## Work instructions
Exclude the pictures and set down, unaltered, the lines from the one that holds "root of tail: (502, 537)" through the end of the data.

## Data to examine
⁂

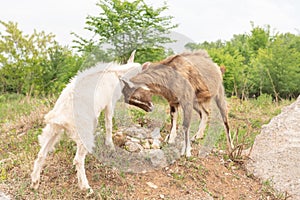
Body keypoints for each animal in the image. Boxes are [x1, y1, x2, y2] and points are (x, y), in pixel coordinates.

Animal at [31, 51, 141, 192]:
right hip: (81, 131)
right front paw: (110, 145)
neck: (117, 74)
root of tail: (61, 115)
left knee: (41, 153)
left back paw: (35, 182)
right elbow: (109, 124)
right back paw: (86, 187)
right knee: (78, 159)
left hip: (53, 130)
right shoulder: (109, 103)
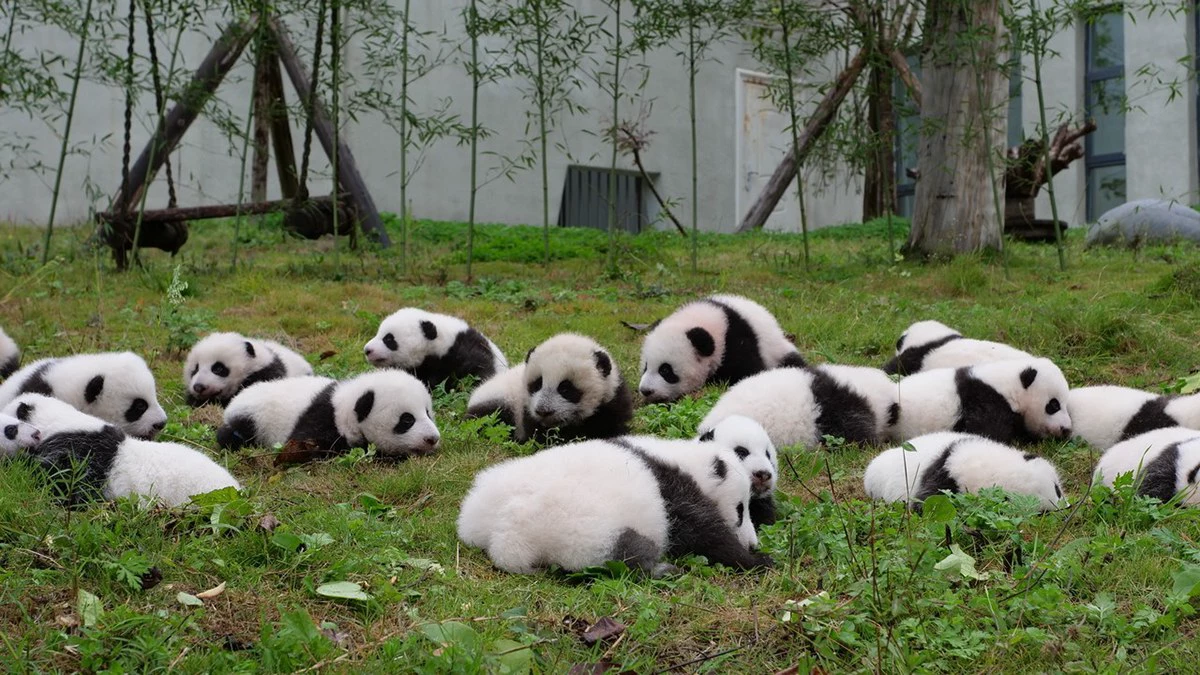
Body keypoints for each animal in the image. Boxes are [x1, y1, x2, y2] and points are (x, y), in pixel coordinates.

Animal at [216, 370, 440, 458]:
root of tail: (233, 404)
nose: (432, 439)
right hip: (253, 419)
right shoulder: (320, 419)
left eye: (428, 413)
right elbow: (307, 445)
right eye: (407, 419)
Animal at [457, 435, 770, 576]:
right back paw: (660, 568)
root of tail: (502, 537)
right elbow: (706, 534)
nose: (752, 543)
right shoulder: (674, 494)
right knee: (625, 550)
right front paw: (755, 560)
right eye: (740, 510)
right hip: (577, 527)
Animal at [638, 294, 806, 403]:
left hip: (776, 351)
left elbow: (748, 372)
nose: (646, 390)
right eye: (645, 367)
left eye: (665, 370)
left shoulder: (737, 341)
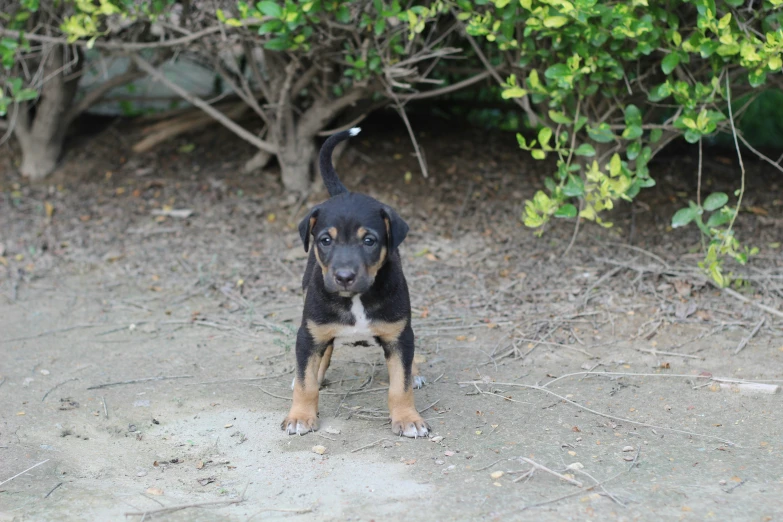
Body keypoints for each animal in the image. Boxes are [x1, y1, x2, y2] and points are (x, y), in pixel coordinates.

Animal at [282, 128, 428, 436]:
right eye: (325, 240)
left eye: (369, 240)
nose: (344, 277)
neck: (356, 300)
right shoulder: (308, 333)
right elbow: (305, 383)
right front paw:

⁂

## Output for this exercise
root of tail: (502, 537)
right elbow: (706, 534)
nose: (752, 543)
right shoulder: (674, 494)
right knee: (625, 550)
right front paw: (755, 560)
right eye: (740, 510)
right hip: (577, 527)
Animal at [638, 294, 806, 403]:
left hip: (776, 351)
left elbow: (748, 372)
nose: (646, 390)
right eye: (645, 367)
left eye: (665, 370)
left shoulder: (737, 341)
Body keypoints for each animal in the image. Boxes are [x1, y1, x2, y2] and points are (x, y), in pixel coordinates.

Animal at [282, 128, 428, 436]:
right eye: (325, 240)
left eye: (369, 240)
nose: (344, 277)
neck: (356, 300)
right shoulder: (308, 333)
right elbow: (305, 383)
right front paw:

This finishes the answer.